Der Kritik von Economiesuisse, die geplante Maturreform berücksichtige die Forderungen der Wirtschaft zu wenig, ist entgegenzusetzen: Die gymnasiale Bildung darf sich nicht darauf beschränken, Zudienerin der Wirtschaft zu sein. Sicher ist es wichtig, das Verständnis und die Freude an Mathematik und Naturwissenschaften zu fördern. Aber es muss in allen Fächern das Ziel des Unterrichts sein, dass die Schüler sich einen Grundstock an Wissen und Kenntnissen aneignen und lernen zu lernen und zu denken. Dass dazu auch die «Soft Skills» gehören, sollte wieder selbstverständlich werden. Viele davon, zum Beispiel Bereitschaft zur Kooperation, Verantwortungsbewusstsein und höflicher Umgang, müssen von klein auf in der Familie gelernt werden.

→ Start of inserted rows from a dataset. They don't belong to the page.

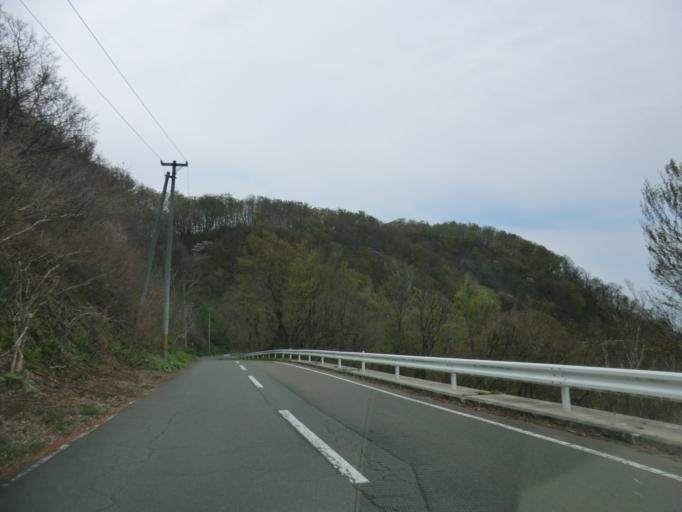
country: JP
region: Aomori
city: Mutsu
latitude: 41.3224
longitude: 140.8106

Hausaufgaben – ein Stress für Jugendliche?
Die Medien der letzten Wochen sind voll von Stimmen, die in den Hausaufgaben eine schwere Belastung, ja sogar eine mögliche Ursache für schwere psychische Probleme sehen. Es gibt sogar Zürcher Gymilehrer und Rektoren, welche die Hausaufgaben ganz abschaffen wollen. In einigen Leserbriefen kommt ein meiner Meinung nach zu starkes Mitleid mit den «gestressten» Jugendlichen zum Ausdruck. Von «Lernen ohne Freude» ist die Rede, als ob Hausaufgaben per se eine freudlose Angelegenheit sein müssten.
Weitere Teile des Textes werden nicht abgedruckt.